Please report how many lines of the data include the word "билеты", with the number as the entire reply.

☆ ☆ ☆ ☆ ☆ ☆ ☆

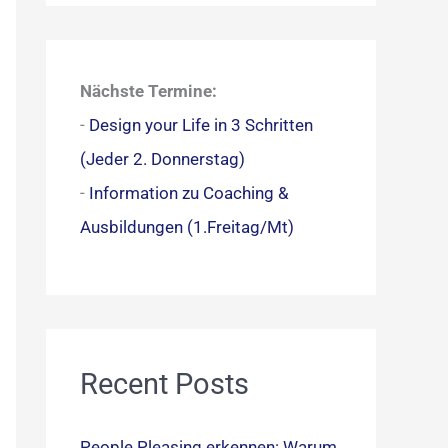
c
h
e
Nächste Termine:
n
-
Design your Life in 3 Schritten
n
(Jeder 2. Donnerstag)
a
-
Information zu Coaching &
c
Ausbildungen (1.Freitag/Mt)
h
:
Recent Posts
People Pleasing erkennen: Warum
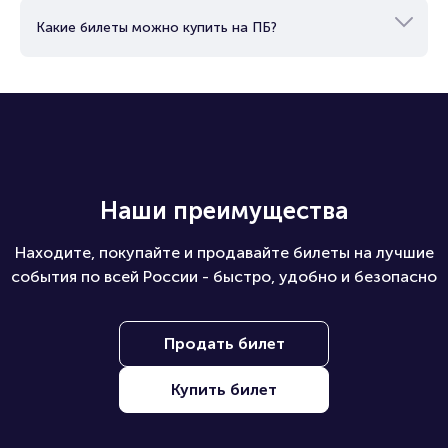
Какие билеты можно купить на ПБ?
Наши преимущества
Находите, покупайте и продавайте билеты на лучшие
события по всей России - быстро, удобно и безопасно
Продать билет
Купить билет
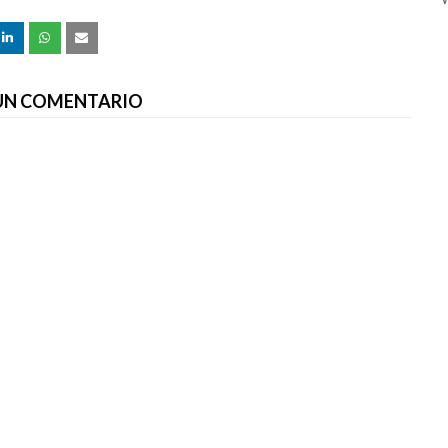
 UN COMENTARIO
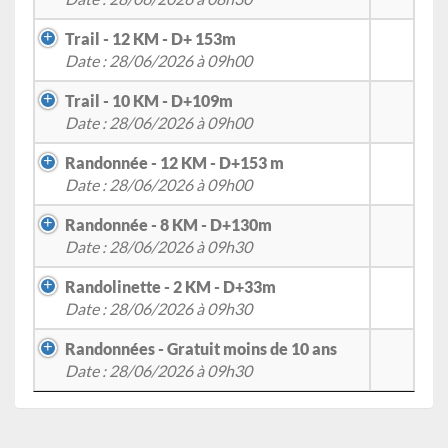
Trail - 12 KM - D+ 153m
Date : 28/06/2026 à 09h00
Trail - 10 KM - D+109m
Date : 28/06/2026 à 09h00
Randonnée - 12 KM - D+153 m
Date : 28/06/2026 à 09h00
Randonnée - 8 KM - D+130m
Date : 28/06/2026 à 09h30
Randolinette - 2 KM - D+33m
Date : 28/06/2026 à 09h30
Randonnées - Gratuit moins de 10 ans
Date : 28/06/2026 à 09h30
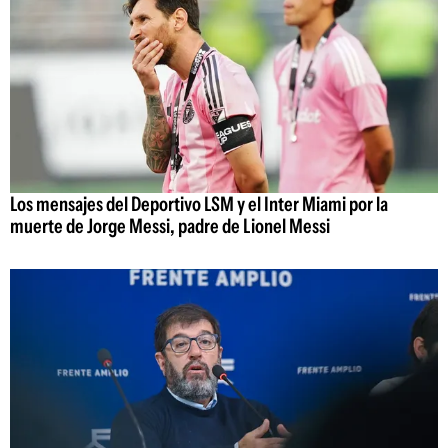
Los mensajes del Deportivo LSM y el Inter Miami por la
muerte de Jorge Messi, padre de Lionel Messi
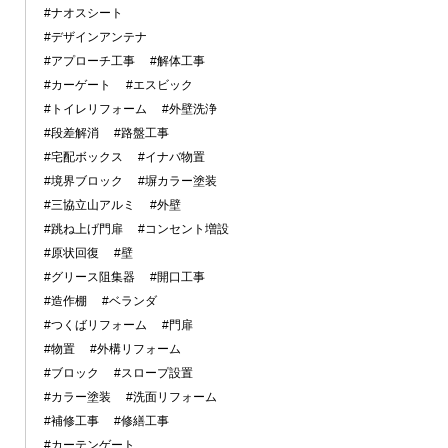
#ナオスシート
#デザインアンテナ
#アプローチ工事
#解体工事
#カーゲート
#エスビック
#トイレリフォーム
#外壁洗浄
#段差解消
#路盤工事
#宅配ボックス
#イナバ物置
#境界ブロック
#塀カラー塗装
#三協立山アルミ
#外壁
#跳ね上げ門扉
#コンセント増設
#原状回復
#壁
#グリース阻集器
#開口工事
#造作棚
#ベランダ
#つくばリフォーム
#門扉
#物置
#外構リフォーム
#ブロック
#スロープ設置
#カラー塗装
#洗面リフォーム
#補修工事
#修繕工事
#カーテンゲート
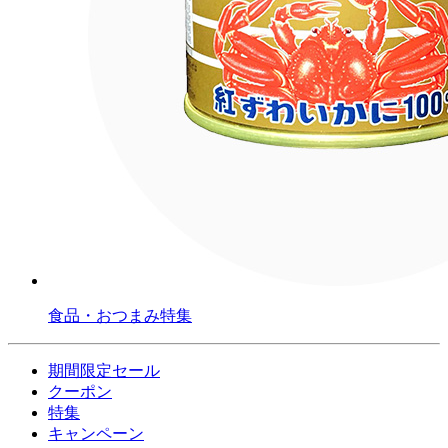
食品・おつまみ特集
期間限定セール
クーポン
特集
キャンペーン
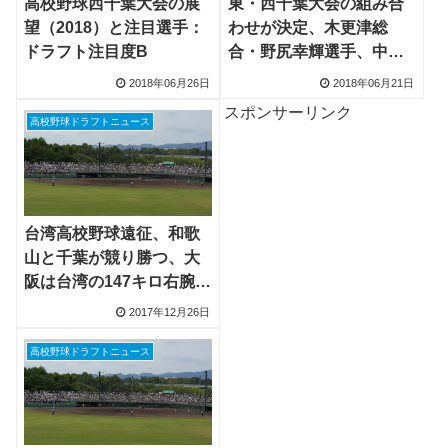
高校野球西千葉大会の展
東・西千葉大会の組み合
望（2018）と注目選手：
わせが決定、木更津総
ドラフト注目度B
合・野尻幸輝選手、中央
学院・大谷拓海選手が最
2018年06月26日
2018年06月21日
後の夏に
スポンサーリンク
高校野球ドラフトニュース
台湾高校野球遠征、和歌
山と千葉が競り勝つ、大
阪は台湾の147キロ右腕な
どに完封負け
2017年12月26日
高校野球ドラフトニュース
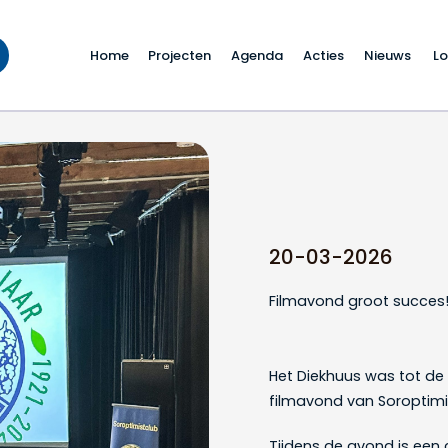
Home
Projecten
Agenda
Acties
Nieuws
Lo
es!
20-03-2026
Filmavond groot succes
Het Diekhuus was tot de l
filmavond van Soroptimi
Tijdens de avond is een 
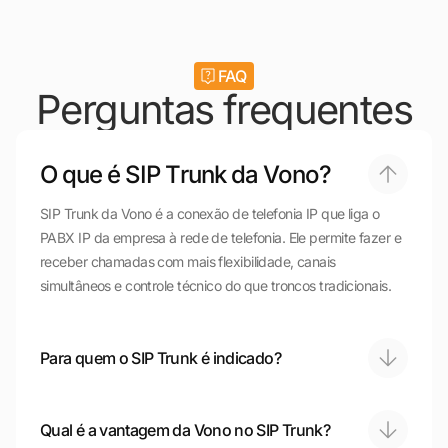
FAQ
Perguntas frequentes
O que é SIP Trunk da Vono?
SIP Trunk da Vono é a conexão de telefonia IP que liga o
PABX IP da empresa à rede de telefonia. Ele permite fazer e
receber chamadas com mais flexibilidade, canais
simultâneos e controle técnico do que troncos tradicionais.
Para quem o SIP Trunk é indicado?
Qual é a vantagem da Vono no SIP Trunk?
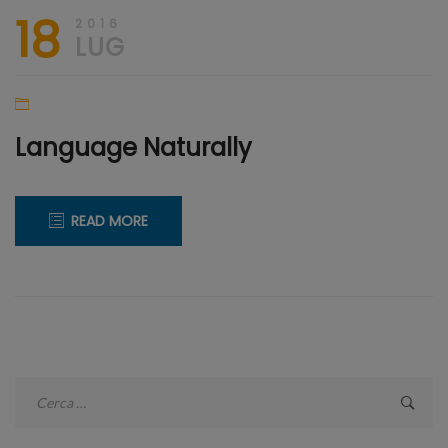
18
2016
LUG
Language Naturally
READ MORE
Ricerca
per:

☆ ☆ ☆ ☆ ☆ ☆ ☆

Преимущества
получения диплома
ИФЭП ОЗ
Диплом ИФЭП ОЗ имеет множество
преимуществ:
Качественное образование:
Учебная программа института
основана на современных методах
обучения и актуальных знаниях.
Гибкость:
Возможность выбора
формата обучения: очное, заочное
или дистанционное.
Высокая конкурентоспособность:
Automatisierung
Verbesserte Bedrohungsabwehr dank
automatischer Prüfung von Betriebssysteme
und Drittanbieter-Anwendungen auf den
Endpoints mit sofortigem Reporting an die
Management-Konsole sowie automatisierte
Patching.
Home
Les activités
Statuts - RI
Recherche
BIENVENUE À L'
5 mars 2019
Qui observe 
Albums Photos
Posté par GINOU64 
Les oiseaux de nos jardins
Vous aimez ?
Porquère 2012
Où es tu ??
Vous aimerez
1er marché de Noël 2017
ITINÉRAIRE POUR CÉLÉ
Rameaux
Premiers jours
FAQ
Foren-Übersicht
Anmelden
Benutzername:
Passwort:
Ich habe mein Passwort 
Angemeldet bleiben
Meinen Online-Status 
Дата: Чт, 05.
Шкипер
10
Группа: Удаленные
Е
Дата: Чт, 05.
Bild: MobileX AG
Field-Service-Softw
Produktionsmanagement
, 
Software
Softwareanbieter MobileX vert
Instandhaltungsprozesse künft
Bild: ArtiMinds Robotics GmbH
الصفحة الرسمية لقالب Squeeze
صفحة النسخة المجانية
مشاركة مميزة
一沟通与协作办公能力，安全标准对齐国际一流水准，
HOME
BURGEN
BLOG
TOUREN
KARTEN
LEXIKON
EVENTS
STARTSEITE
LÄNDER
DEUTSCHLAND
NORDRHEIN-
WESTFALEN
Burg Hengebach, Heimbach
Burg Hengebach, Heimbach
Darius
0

☆ ☆ ☆ ☆ ☆ ☆ ☆

- Task result -
2